By Adam Empringham, Image Property
Twelve short months ago, as coronavirus took hold and societies around the world shut down, with an unprecedented level of fear hanging over us like the darkest storm cloud, there didn’t seem to be much to look forward to.
Now, real estate in southeast Queensland is in the midst of its most exciting and promising period ever.
The sun is shining, confidence is high, there are plenty of reasons to be hopeful, and the mood is one of a bright future.
New data from research firm CoreLogic shows Brisbane’s median house price soared by a staggering 17.7 per cent in the 12 months to July.
The median unit price rose by seven per cent in the same period.
A report by Domain also found this exponential growth is the fastest recorded in some 12 years.
Right now, the median house dwelling value is sitting at $675,000 and for units it’s $420,000.
In terms of pockets of the city enjoying frenzied attention, the growth is across the board but the strongest in the inner-city ring, where median prices are up 30 per cent.
In the city’s north, the increase is almost 20 per cent over the past year, while the west is up 18.9 per cent and the south 17.5 per cent, the Domain analysis found.
This won’t be a short-lived surge either – new modelling from advisory firm KPMG has plotted a bumper few years ahead, as cities like Brisbane benefit from a covid-induced “turbocharge”.
By December 2023, the analysis forecasts a phenomenal further increase of 20 per cent in median house prices.
A range of growth fundamentals
What’s behind this extraordinary demand for housing in the Queensland capital?
One of the big drivers is an influx of new residents from interstate.
Imagine you’ve just spent the past 18 months in Melbourne or Sydney, in and out of lockdown, restrictions tightening and then easing, living in a state of uncertainty and unease.
Looking north of the border to the Sunshine State, you may have been absolutely seething with jealousy.
Thanks to strict infection controls, a rapid response to outbreaks elsewhere in Australia and a low appetite for risk, Queensland has survived relatively unscathed with minimal outbreaks and only a handful of needs for short and sharp lockdowns.
For the most part, life here has continued as normal.
On top of that, the southeast boasts an unbeatable lifestyle, a more relaxed pace, a perfect year-round climate, and, perhaps most alluring for southerners, fantastic bang for your housing buck.
When you consider the extremely cheap cost of borrowing at the moment, with record low interest rates and intense competition among the banks for your business, leading to some great deals, it’s a good time to be in the market for a home or investment.
And given many would-be buyers haven’t splurged on overseas holidays or other high-priced leisure activities nearly as much, a lot have healthy savings to play with, too.
Those factors are likely to prevail for the long-term – especially the anticipated high population growth from interstate migration.
That’s to say nothing of the explosion in infrastructure spending, urban renewal, new development, and amenity improvement to come from preparations for the 2032 Olympic Games.
What a time to sell
If you’re a vendor right now, or considering listing your home for sale, the potential benefits are huge.
For one, you’ve got an extremely captive audience of prospective buyers.
Demand is far outstripping supply and so the number of good quality listings remains low.
Just as quickly as something goes up for sale, it’s gone again, because people are hanging out for great homes to come up, eager to buy and end their long searches.
Competition is robust as a result. Just go to a typical open for inspection on a Saturday and you’ll see what I mean.
You’ll probably find a line of people out the door, through the gate and up the street waiting to get in to check things out.
There’s a strong fear of missing out. Buyers know it’s a great time to be in the market, but they’re keenly aware of the scarcity of listings. They’re motivated, ready to go, and not interested in messing about.

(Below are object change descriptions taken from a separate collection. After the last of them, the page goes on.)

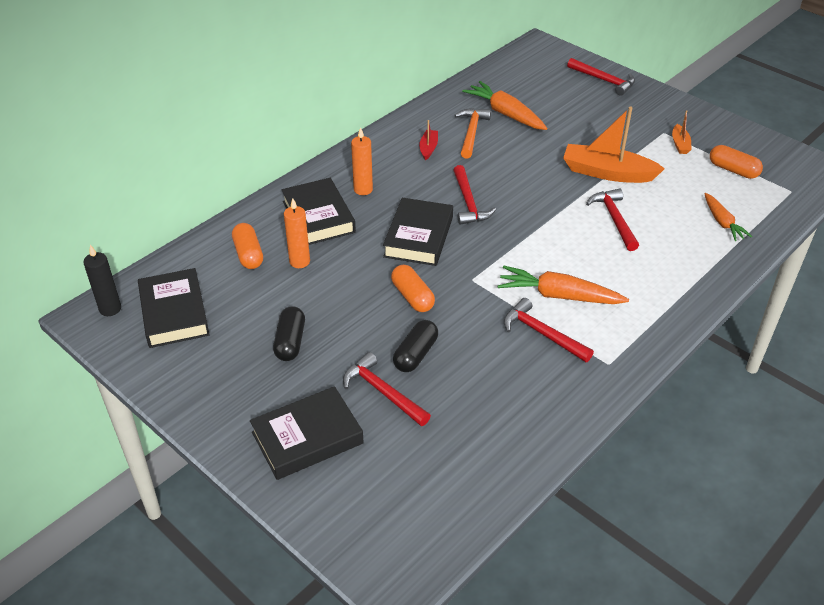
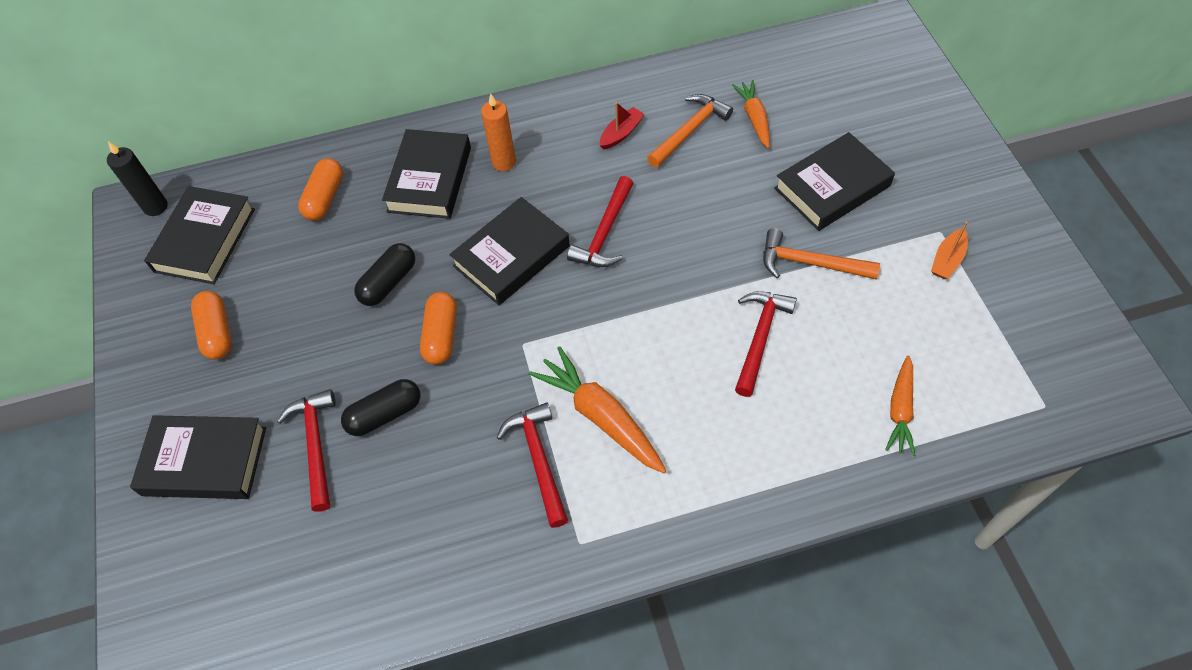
camera: 35 degrees right, 15 degrees up
black capsule [273,306,305,361] -> black capsule moved to [354,243,415,306]
orange candle [284,198,310,268] -> none
orange carrot [462,81,547,130] -> orange carrot [732,80,770,148], size x0.63
orange boat [563,107,665,183] -> orange hammer [763,228,880,279]
red hammer [567,58,635,96] -> none
orange capsule [710,145,763,179] -> orange capsule moved to [191,291,232,360]
none -> black book [775,132,895,231]

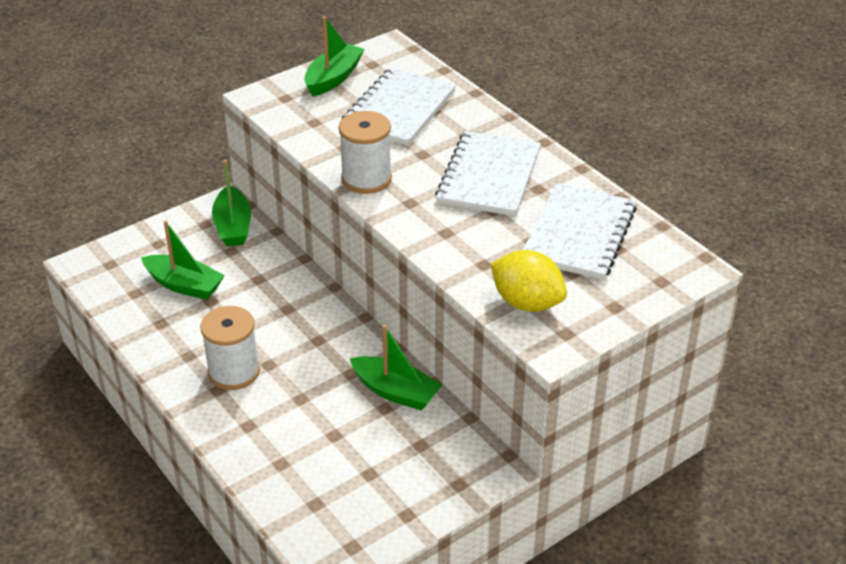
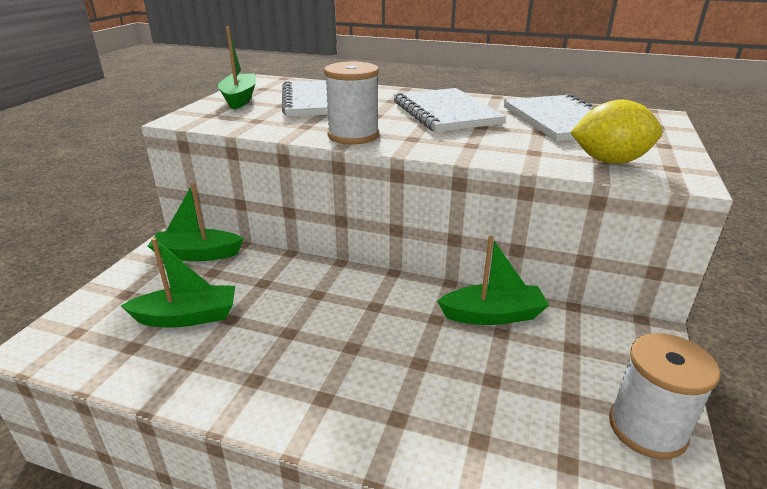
camera: 35 degrees left, 10 degrees down
white spool [200,306,260,390] -> white spool moved to [609,333,720,459]
green boat [212,160,251,247] -> green boat turned 135 degrees clockwise [148,183,244,261]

Those potential vendors looking to re-enter the market also have the opportunity to use that extra capital gain to put towards a bigger and better home, that’s then likely to continue benefiting from an extended period of growth.
Average asking rents are also through the roof as investment properties are converted into owner-occupied properties.
They’re now the highest they’ve ever been, exploding 12.5 per cent over the past 12 months to hit $450 per week.
So, those sellers looking to take a bit of the boosted profit from unloading a current property could put it towards an investment and reap the benefits.
Whether someone is selling a family home to downsize or upgrade, selling their first place to get something bigger and better, freeing up cash to become a landlord or add to their portfolio, or simply cashing in on a strong growth run, it’s a fantastic time to be a vendor in the southeast corner of the Sunshine State.